▶ Work order: Please retype the entries below word for word, passing over every picture.

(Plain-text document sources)
#####
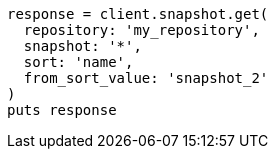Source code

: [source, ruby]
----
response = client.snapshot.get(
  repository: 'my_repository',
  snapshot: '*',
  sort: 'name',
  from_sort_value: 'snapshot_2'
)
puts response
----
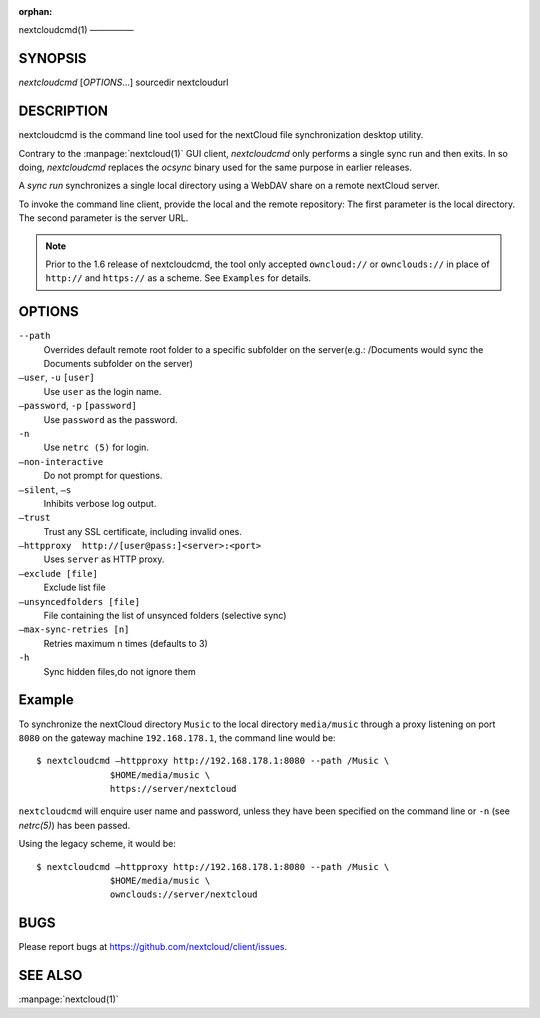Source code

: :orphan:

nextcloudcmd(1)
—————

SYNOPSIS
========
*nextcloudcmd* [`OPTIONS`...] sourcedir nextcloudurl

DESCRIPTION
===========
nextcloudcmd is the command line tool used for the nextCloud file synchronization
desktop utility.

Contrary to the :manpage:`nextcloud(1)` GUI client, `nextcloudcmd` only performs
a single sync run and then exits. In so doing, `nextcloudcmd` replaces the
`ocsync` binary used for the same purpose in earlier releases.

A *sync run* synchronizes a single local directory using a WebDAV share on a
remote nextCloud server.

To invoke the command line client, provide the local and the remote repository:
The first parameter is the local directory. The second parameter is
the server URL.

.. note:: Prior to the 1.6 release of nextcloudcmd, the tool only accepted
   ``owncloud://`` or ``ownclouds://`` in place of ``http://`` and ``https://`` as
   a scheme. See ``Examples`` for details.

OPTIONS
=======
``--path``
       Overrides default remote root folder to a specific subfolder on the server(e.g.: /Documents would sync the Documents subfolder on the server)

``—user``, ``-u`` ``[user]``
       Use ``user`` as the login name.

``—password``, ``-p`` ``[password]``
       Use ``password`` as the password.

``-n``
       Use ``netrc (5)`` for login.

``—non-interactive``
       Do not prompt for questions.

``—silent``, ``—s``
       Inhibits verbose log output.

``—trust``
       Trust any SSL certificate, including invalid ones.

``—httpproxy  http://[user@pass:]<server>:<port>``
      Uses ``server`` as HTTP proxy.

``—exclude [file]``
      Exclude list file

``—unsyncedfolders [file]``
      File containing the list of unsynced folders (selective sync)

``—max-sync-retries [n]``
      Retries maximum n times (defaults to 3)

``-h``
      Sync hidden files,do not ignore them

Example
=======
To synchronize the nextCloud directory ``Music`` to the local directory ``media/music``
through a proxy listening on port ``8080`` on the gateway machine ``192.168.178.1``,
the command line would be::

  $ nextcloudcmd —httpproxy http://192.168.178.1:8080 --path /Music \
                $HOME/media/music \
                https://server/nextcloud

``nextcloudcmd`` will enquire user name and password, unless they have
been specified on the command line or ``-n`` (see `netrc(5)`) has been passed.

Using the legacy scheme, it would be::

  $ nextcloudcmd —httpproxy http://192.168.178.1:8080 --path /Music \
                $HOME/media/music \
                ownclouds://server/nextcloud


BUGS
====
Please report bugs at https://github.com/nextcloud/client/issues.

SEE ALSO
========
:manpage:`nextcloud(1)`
#####
▶ Output:
Source code

: [source, ruby]
----
response = client.snapshot.get(
  repository: 'my_repository',
  snapshot: '*',
  sort: 'name',
  from_sort_value: 'snapshot_2'
)
puts response
----
Source code

: :orphan:

nextcloudcmd(1)
—————

SYNOPSIS
========
*nextcloudcmd* [`OPTIONS`...] sourcedir nextcloudurl

DESCRIPTION
===========
nextcloudcmd is the command line tool used for the nextCloud file synchronization
desktop utility.

Contrary to the :manpage:`nextcloud(1)` GUI client, `nextcloudcmd` only performs
a single sync run and then exits. In so doing, `nextcloudcmd` replaces the
`ocsync` binary used for the same purpose in earlier releases.

A *sync run* synchronizes a single local directory using a WebDAV share on a
remote nextCloud server.

To invoke the command line client, provide the local and the remote repository:
The first parameter is the local directory. The second parameter is
the server URL.

.. note:: Prior to the 1.6 release of nextcloudcmd, the tool only accepted
   ``owncloud://`` or ``ownclouds://`` in place of ``http://`` and ``https://`` as
   a scheme. See ``Examples`` for details.

OPTIONS
=======
``--path``
       Overrides default remote root folder to a specific subfolder on the server(e.g.: /Documents would sync the Documents subfolder on the server)

``—user``, ``-u`` ``[user]``
       Use ``user`` as the login name.

``—password``, ``-p`` ``[password]``
       Use ``password`` as the password.

``-n``
       Use ``netrc (5)`` for login.

``—non-interactive``
       Do not prompt for questions.

``—silent``, ``—s``
       Inhibits verbose log output.

``—trust``
       Trust any SSL certificate, including invalid ones.

``—httpproxy  http://[user@pass:]<server>:<port>``
      Uses ``server`` as HTTP proxy.

``—exclude [file]``
      Exclude list file

``—unsyncedfolders [file]``
      File containing the list of unsynced folders (selective sync)

``—max-sync-retries [n]``
      Retries maximum n times (defaults to 3)

``-h``
      Sync hidden files,do not ignore them

Example
=======
To synchronize the nextCloud directory ``Music`` to the local directory ``media/music``
through a proxy listening on port ``8080`` on the gateway machine ``192.168.178.1``,
the command line would be::

  $ nextcloudcmd —httpproxy http://192.168.178.1:8080 --path /Music \
                $HOME/media/music \
                https://server/nextcloud

``nextcloudcmd`` will enquire user name and password, unless they have
been specified on the command line or ``-n`` (see `netrc(5)`) has been passed.

Using the legacy scheme, it would be::

  $ nextcloudcmd —httpproxy http://192.168.178.1:8080 --path /Music \
                $HOME/media/music \
                ownclouds://server/nextcloud


BUGS
====
Please report bugs at https://github.com/nextcloud/client/issues.

SEE ALSO
========
:manpage:`nextcloud(1)`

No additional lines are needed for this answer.